[TEXTO SELECIONADO]
________________________________________

A população em situação de rua segue crescendo junto com a desigualdade, e coloca em xeque o famigerado "sonho americano". A Califórnia, estado mais rico dos Estados Unidos, continua na liderança do vergonhoso ranking de pessoas desabrigadas — são mais de 160 mil indivíduos sem ter onde morar e, infelizmente, essa conta está piorando.
Quem explica essa matemática perversa é a professora de arquitetura e planejamento urbano da UCLA, Dana Cuff. "Fizemos um levantamento e descobrimos que, anualmente, conseguimos transferir 20 mil pessoas das ruas para projetos habitacionais. Porém, neste mesmo espaço de tempo, 25 mil pessoas entram em condição de vulnerabilidade financeira e social, e acabam nas ruas", diz em entrevista ao Brasil de Fato.
O aumento progressivo da população desabrigada é motivo de críticas severas por parte do advogado Gary Blasi, que atua como professor de direito na UCLA. "A Califórnia não pode dizer que falta dinheiro para lidar com a crise habitacional porque, se fosse uma economia independente, este estado americano seria a sexta maior economia mundial", afirma.
Ainda de acordo com Blasi, que dedicou toda sua carreira acadêmica ao estudo das questões de moradia, a situação mais grave é registrada no condado de Los Angeles, onde, mesmo antes da pandemia, cerca de 600 mil famílias investem 90% de seus rendimentos apenas para quitar o aluguel. "Essas famílias geralmente não têm nenhum tipo de ativo, o que significa que qualquer desafio, como um problema de saúde ou uma demissão, pode colocá-los na rua rapidamente", explica.
Esse choque de realidade é o que faz o sociólogo Samuel Lutzker defender moradias sociais. "Precisamos de projetos sociais porque beira o absurdo acreditar que o mercado vai suprir a necessidade por moradia acessíveis, sobretudo em Los Angeles", pontua.
De fato, só neste ano, o valor médio do aluguel na cidade californiana disparou 3,43% em comparação com o ano anterior, colocando ainda mais pressão no orçamento familiar, que já é desafiado pela inflação, quase batendo 9%.
Para virar o jogo, Blasi explica que a única estratégia comprovadamente eficaz é "oferecer às pessoas desabrigadas algum tipo de moradia ou abrigo que seja melhor do que a condição de rua". Num primeiro momento, a frase do advogado pode soar estranha, já que qualquer abrigo, em teoria, é melhor que o abandono, mas Lutzker joga luz na realidade: "o problema com os albergues sociais e serviços de moradia assistencial é que, na maioria dos casos, eles tratam as pessoas de forma muito carcerária".

________________________________________

[DADOS DE ORIGEM]

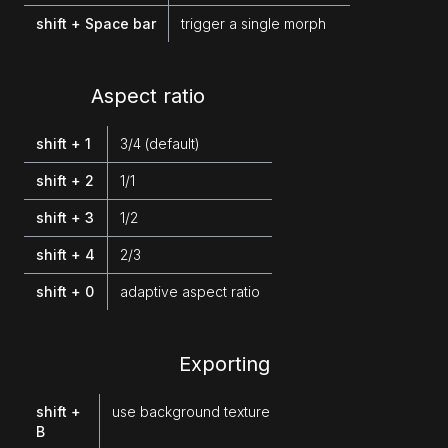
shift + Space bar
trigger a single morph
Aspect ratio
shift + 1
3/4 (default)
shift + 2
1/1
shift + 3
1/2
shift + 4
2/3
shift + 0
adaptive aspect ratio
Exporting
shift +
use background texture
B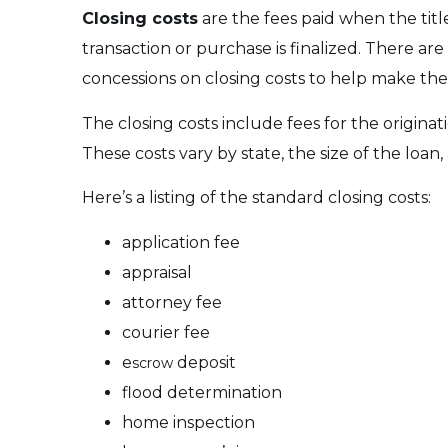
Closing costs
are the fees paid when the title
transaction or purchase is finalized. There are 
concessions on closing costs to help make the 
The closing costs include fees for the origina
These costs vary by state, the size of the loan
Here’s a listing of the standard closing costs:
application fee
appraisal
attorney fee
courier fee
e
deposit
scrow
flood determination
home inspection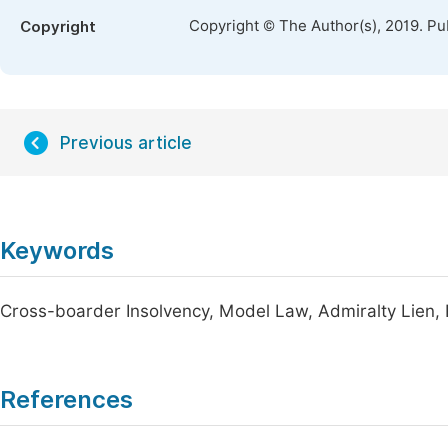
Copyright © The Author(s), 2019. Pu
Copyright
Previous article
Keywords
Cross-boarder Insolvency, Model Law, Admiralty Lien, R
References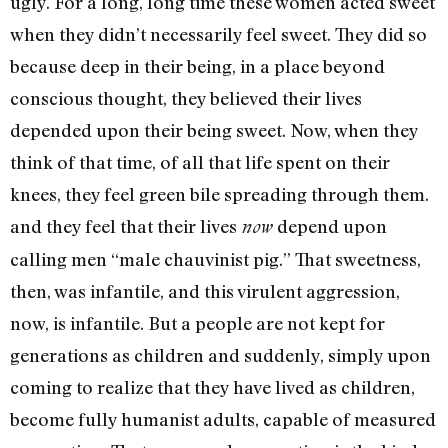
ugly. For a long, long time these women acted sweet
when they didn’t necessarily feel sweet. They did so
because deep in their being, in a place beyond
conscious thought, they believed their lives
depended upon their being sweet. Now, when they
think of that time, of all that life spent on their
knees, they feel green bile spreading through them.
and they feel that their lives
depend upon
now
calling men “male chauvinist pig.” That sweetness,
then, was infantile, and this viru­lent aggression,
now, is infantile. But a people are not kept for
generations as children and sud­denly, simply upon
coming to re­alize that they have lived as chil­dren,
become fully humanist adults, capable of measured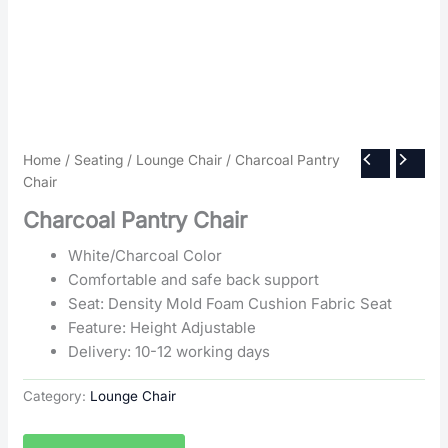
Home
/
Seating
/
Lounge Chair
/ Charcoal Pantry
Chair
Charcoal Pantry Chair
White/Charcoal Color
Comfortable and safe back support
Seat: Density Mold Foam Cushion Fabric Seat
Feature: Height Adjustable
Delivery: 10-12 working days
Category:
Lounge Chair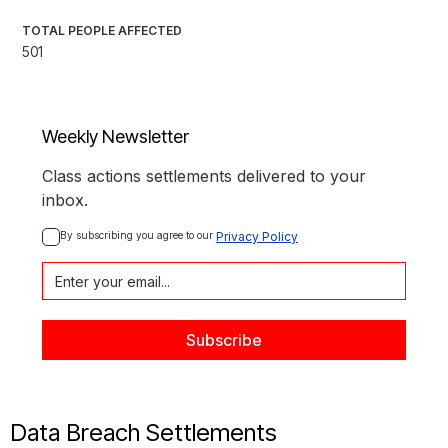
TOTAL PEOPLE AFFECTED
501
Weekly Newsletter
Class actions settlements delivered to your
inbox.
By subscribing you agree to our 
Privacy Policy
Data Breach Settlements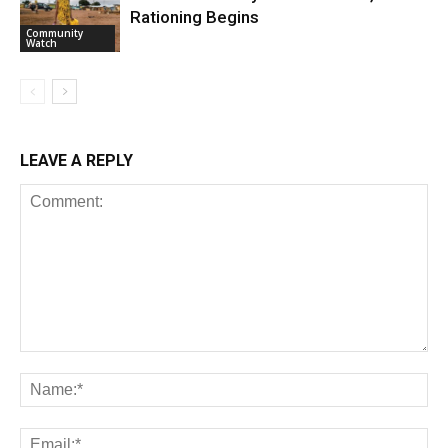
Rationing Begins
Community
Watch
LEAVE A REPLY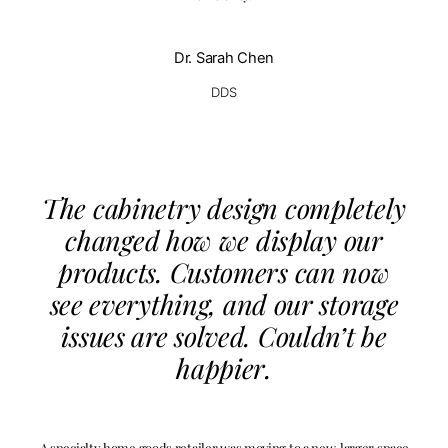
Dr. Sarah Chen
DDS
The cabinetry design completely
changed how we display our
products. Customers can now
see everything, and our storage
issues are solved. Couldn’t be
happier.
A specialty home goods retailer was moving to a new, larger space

________________________________________

[TAREFA] Retome o texto sobre a população em situação de rua na Califórnia e dê continuidade a ele a partir da última frase.

[RESULTADO]
Para justificar seu ponto de vista, Lutzker resgata o programa "Room key", financiado pelo governo, que converte quartos de certos hotéis em abrigo para indivíduos desabrigados.
"Este projeto 'Room key' é um bom exemplo de como alguns programas são moldados como uma prisão, porque ele tem um toque de recolher às 7 da noite. Ou seja, quem não conseguir voltar para o quarto neste horário, é expulso pela noite — e isso, por si só, já é uma experiência traumatizante", diz.
Ainda sobre esta questão, Blasi defende que a solução é, portanto, "oferecer às pessoas moradia gratuita, ajudar a aumentar a renda das pessoas, para que elas consigam arcar com os custos do aluguel, e promover a oferta de casas acessíveis, para pressionar a queda do preço no mercado imobiliário", e completa, "há esforços em todas essas direções, mas, até agora, eles são notavelmente inadequados".
Colabora para o impasse da moradia o fato de que os bairros de Los Angeles, e da Califórnia em geral, são contra a construção de residências assistenciais em suas áreas."Quase todos os bairros da cidade não querem projetos de moradia acessível em suas ruas, porque as pessoas pensam que isso reduz o valor das propriedades, mas não há pesquisas que comprovem essa tendência", diz Dana Cuff.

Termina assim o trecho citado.